By 1920, her books warranted brief lines of praise in northern newspapers. A short review of Rock Bottom in 1920 cited characters who “are delightfully portrayed,” and noted that “the author's sense of humor is evident all through the book, while the touches of pathos make it all the more true to life.” Angel Unawares (1921) was reviewed in The Scotsman, which noted that the lessons taught by would be useful for “[h]ealthy-minded girls,” while the Dundee Courier thought “the account of the many schemes [the protagonist] adopts to do a good turn and smooth out difficulties makes really exciting reading.”

Perhaps her most lasting work is the poem “Very Nearly,” about a child’s possible encounters with fairies, mermaids, and goblins. It appeared in The Year’s at the Spring (1920), an anthology edited by Lettice D’Oyly Walters and illustrated by Irish artist Harry Clarke. Clarke selected “Very Nearly” for a full-page black and white illustration. “Very Nearly” was widely republished in subsequent poetry collections and words to the poem were set to music on at least three occasions between 1926 and 1932, including songs by Henry Geehl and Gerrard Williams.

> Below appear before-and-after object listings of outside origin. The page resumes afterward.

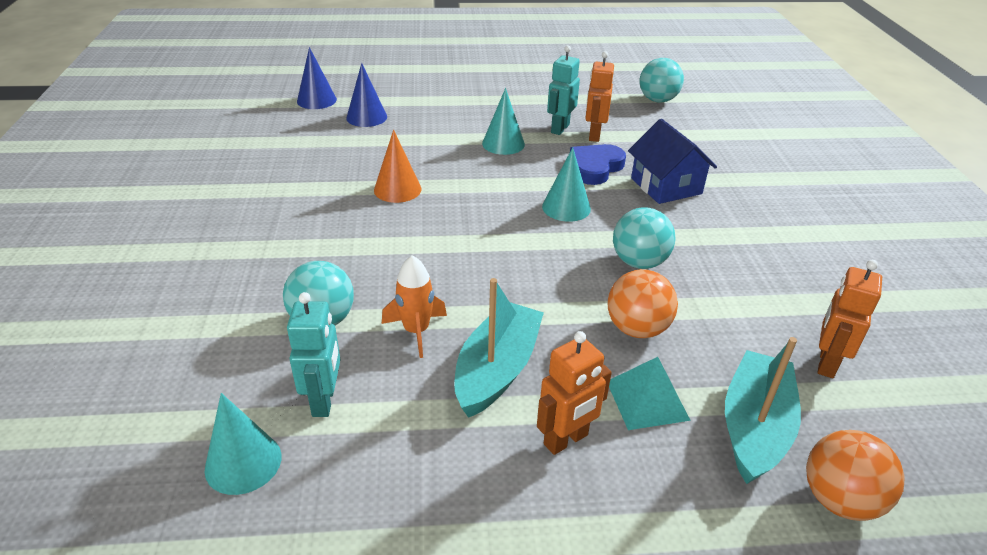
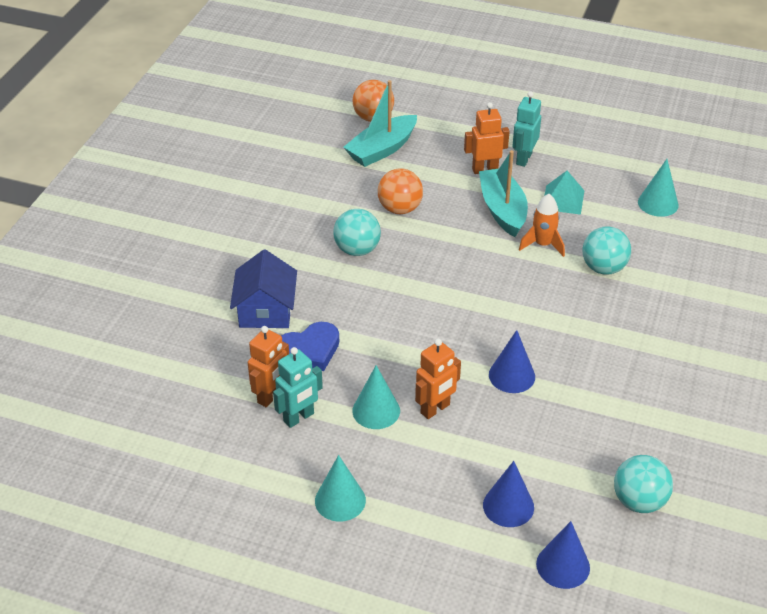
camera: 155 degrees left, 5 degrees up
(324, 400) = (610, 220): turquoise robot -> turquoise robot (523, 159)
(397, 189) = (512, 375): orange cone -> blue cone
(497, 369) = (502, 210): turquoise boat -> turquoise boat turned 120 degrees clockwise
(566, 207) = (372, 312): turquoise cone -> turquoise cone (340, 500)
(647, 400) = (427, 174): turquoise pyramid -> turquoise pyramid (563, 199)
(657, 100) = (143, 436): turquoise ball -> turquoise ball (639, 501)
(826, 363) = (307, 163): orange robot -> orange robot (435, 409)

Platt points out that Scott-Hopper’s output was in keeping with much of the didactic and pious literature written by women for secular and religious magazines of the era: “Scott-Hopper’s vaguely mystical verse containing angels and visions was probably acceptable to editors across the church-party divide because it reflected popular taste. It was also thought suitable for children.”

== Selected works ==
- In the Christmas Firelight: Five Yuletide Stories. Illustrated by Brinsley Le Fanu. (London: Books for the Bairns, 1905).
- The Story of Hiawatha, Re-Told in Prose. Illustrated by Brinsley Le Fanu. (London: Books for the Bairns, 1905).
- Pull the Bobbin! A Garland of Child Verse. Illustrated by Winifred M. Ackroyd. (London: George G. Harrap & Co., 1919).
- Under Sevenshields Castle. Illustrated by Honor C. Appleton. (London: George G. Harrap & Co., 1919).
- Without the Sanctuary and Other Songs of a Northern Singer. (London: A.R. Mowbray & Co., 1919).
- The Camp of Refuge. (London: Aldine Publishing Co., 1920[?]).
- Rock Bottom, A Story for Girls. (London: George G. Harrap & Co., 1920).
- Angel Unawares. (London: George G. Harrap & Co., 1921).
- The Children's Book of Common Prayer. (London: Home Words, 1921).
- In the King's Service. A Course of Fifty-two Lessons Following the Church Calendar. (London: Home Words, 1921).
- Aladdinetta and Co. (London: T. Nelson & Sons, 1923).
- Nick. (London: T. Nelson & Sons, 1924).
- The Man of the House. (London: T. Nelson & Sons, 1924).
- Songs of Faith and Fellowship. London: Faith Press, [1924?].
- Dollie Takes Charge, A Story for Little Girls. (London: T. Nelson & Sons, 1925).